### COMPITO 1:
Riscrivi come elenco puntato il paragrafo del brano sulla soddisfazione del cliente che comincia con «Troppe aziende si basano». Conservane i fatti principali.
### COMPITO 2:
Rispondi brevemente a queste domande relative al brano sulla soddisfazione del cliente:
(a) Oltre a essere molto importanti, che cosa hanno di solito in più le indicazioni sottili trascurate dalle aziende?
(b) Come viene presentato Tom Peters?
(c) Quante frasi vanno evitate secondo Tom Peters?
### COMPITO 3:
Prosegui il brano sulla soddisfazione del cliente a partire dal punto in cui si interrompe.

### BRANO CITATO:

Troppe aziende si basano su misurazioni “burocratiche” e inaffidabili: guardano l’andamento dei volumi di vendita; ascoltano i loro venditori quando descrivono lo stato d’animo dei clienti; misurano il numero dei reclami dei clienti; osservano l’evoluzione dei crediti, consapevoli che, se i clienti non sono soddisfatti, diventano restii a pagare. Trascurano però indicazioni più sottili, ma molto importanti, anche perché di solito più tempestive. Queste indicazioni provengono da fatti infrequenti e casi sporadici di disservizio o di cattiva qualità, che dovrebbero far squillare il campanello di allarme, ma non lo fanno per una certa “insensibilità” manageriale.

Gli alibi per non soddisfare il cliente

Ci sono cinque frasi che secondo Tom Peters, il grande consulente americano, vanno evitate, in quanto rappresentano degli alibi per non intervenire, pur in presenza di difetti di qualità.

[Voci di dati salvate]
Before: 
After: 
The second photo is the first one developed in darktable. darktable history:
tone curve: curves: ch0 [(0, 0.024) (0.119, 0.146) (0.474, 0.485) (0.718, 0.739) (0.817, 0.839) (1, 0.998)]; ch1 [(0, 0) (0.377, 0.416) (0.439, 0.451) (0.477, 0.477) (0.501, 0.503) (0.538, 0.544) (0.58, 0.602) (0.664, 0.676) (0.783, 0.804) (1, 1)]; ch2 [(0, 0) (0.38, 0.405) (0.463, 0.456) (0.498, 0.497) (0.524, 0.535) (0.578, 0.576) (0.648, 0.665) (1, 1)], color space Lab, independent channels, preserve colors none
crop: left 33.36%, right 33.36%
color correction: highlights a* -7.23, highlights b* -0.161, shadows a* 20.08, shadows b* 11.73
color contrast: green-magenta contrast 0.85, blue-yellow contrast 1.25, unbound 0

==

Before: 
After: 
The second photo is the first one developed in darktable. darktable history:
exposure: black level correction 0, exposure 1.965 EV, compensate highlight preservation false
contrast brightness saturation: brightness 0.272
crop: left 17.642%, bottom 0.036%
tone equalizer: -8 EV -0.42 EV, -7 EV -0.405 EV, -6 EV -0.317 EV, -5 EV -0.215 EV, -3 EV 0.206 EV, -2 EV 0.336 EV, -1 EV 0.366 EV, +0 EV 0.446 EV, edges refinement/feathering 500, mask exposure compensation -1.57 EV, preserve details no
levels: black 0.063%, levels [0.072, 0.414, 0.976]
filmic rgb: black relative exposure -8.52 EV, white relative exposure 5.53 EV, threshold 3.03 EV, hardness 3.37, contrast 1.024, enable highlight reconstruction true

--

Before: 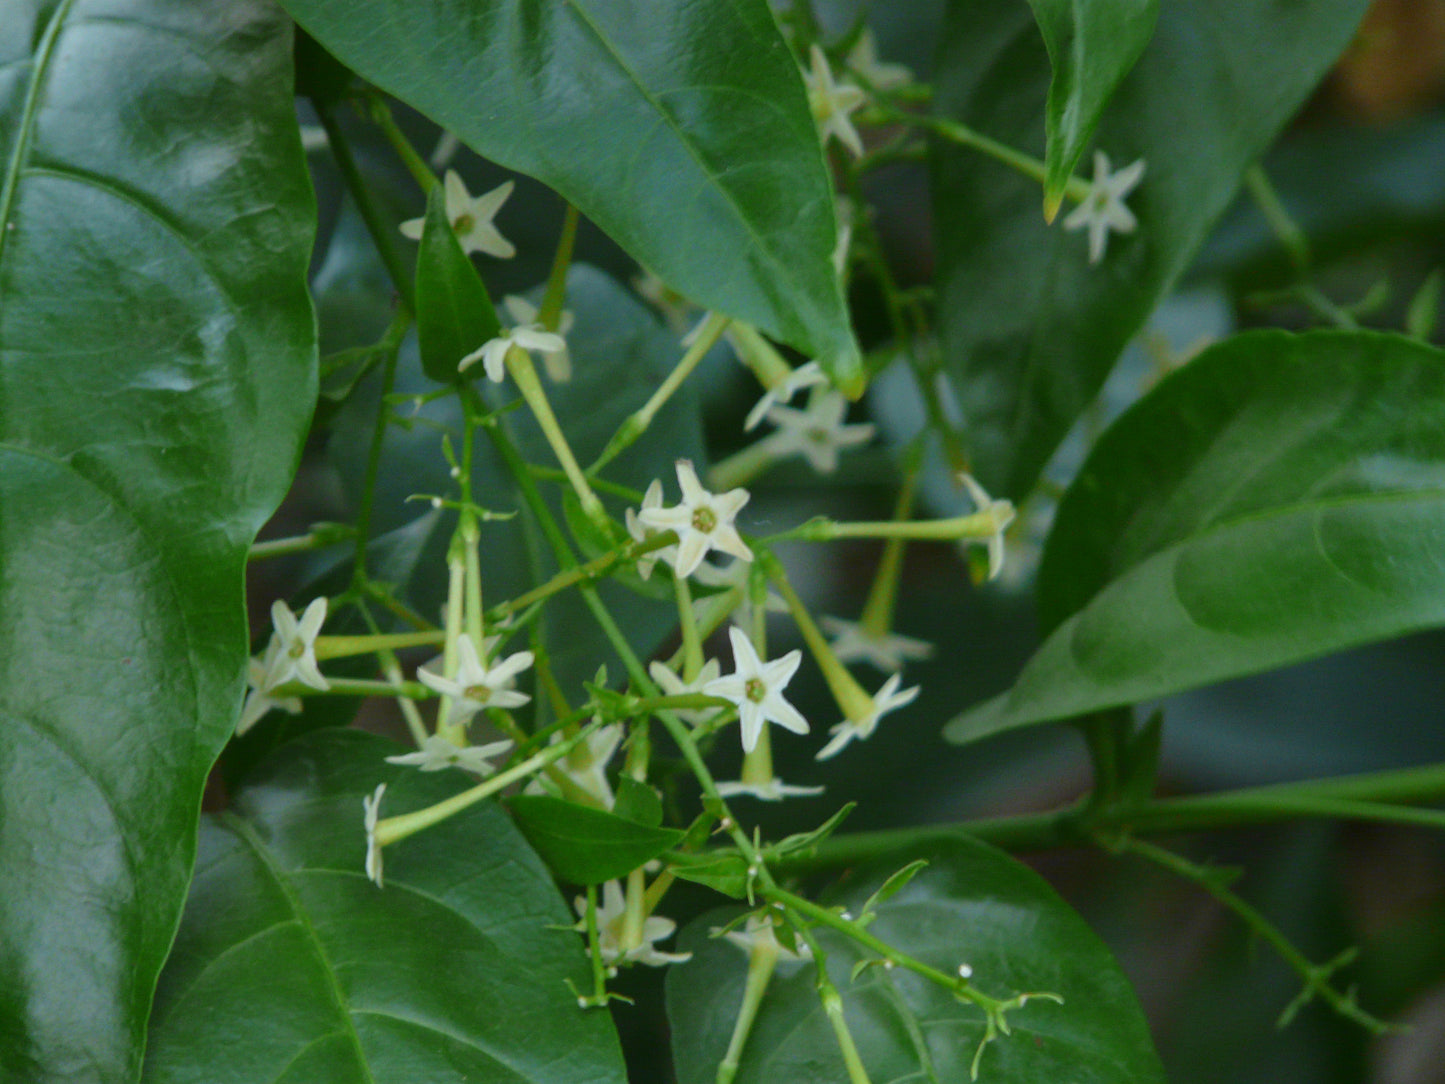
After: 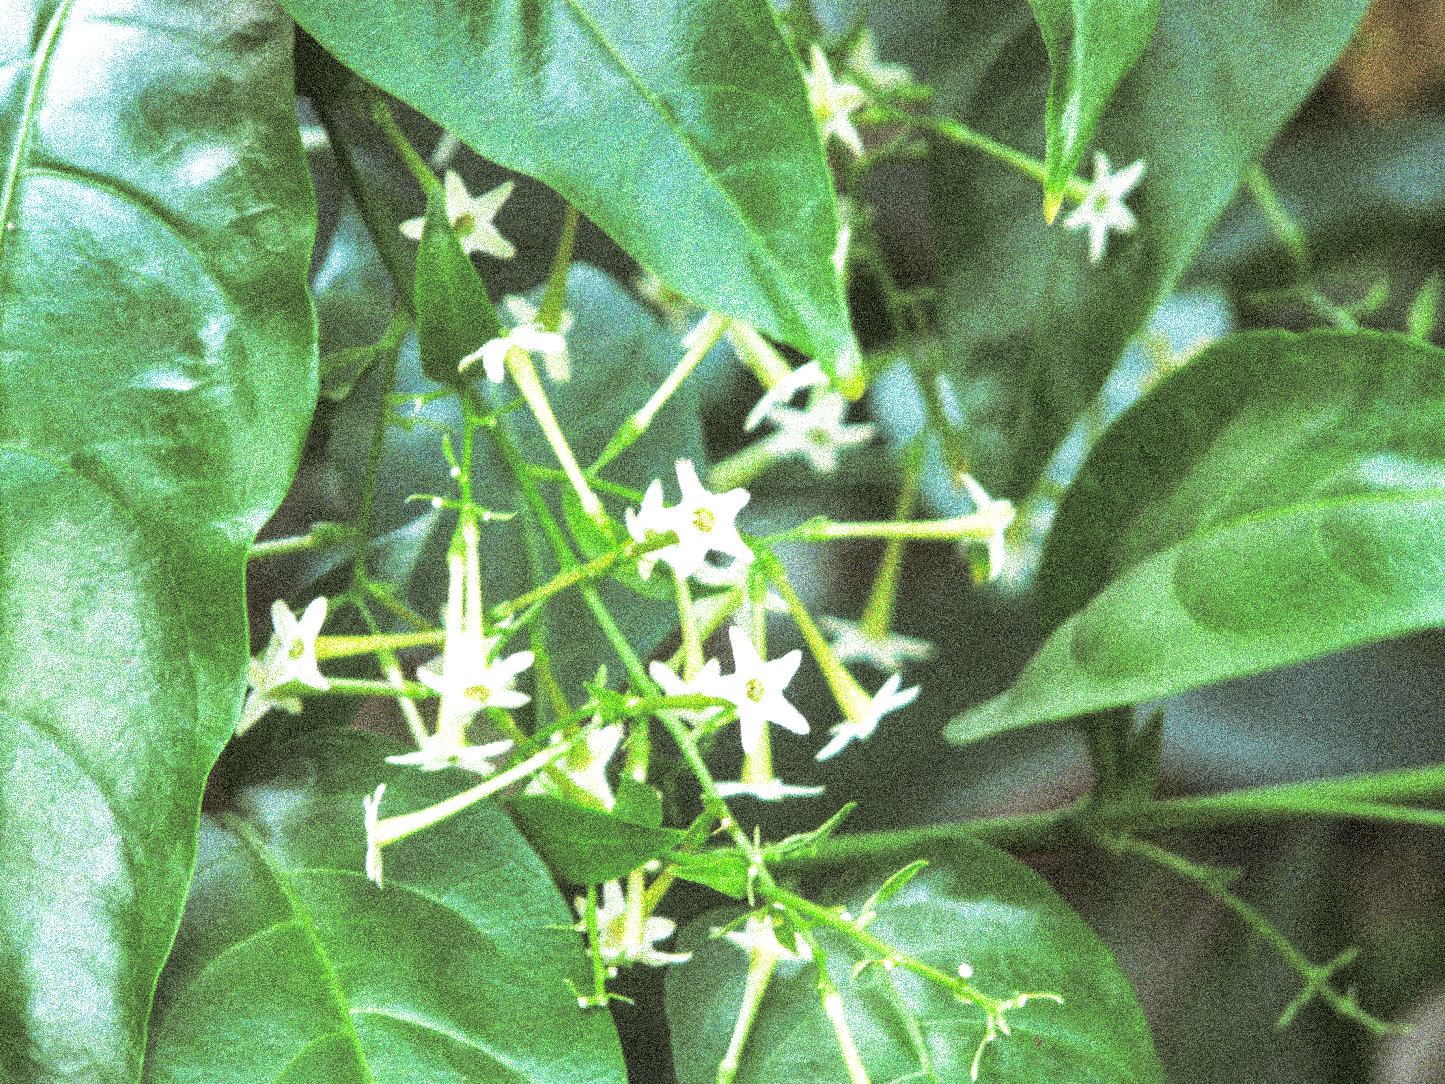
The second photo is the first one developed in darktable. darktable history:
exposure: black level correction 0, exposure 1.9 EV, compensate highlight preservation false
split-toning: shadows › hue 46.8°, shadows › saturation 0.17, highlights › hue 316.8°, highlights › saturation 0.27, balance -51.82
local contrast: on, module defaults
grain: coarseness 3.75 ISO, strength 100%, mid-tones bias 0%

### RISULTATO 1:
- Molte aziende si affidano a misurazioni "burocratiche" e inaffidabili:
  - l'andamento dei volumi di vendita;
  - le descrizioni dei venditori sullo stato d'animo dei clienti;
  - il numero dei reclami;
  - l'evoluzione dei crediti, poiché i clienti insoddisfatti diventano restii a pagare.
- Trascurano indicazioni più sottili ma molto importanti, di solito anche più tempestive.
- Queste indicazioni derivano da fatti infrequenti e casi sporadici di disservizio o di cattiva qualità.
- Tali segnali dovrebbero far scattare l'allarme, ma non lo fanno a causa di una certa "insensibilità" manageriale.

### RISULTATO 2:
(a) Sono di solito più tempestive.
(b) Come il grande consulente americano.
(c) Cinque.

### RISULTATO 3:
La prima è: “non è sintomatico”. Peters ricorda di aver personalmente sentito un importante dirigente di una banca sostenere che se il problema, un reclamo che si riferiva a un particolare errore su un tabulato, per esempio, si era manifestato soltanto una volta, non si doveva dar seguito alla cosa, perché «non era sintomatico di un problema più grande». L’esperienza invece insegna che ogni reclamo di un cliente può indicare una manchevolezza e rappresenta un’interessante opportunità di miglioramento. Dice Peters: “Trattate ogni insoddisfazione espressa come sintomatica di una crisi probabile e come una straordinaria opportunità per ridefinire il prodotto e sviluppare il mercato”.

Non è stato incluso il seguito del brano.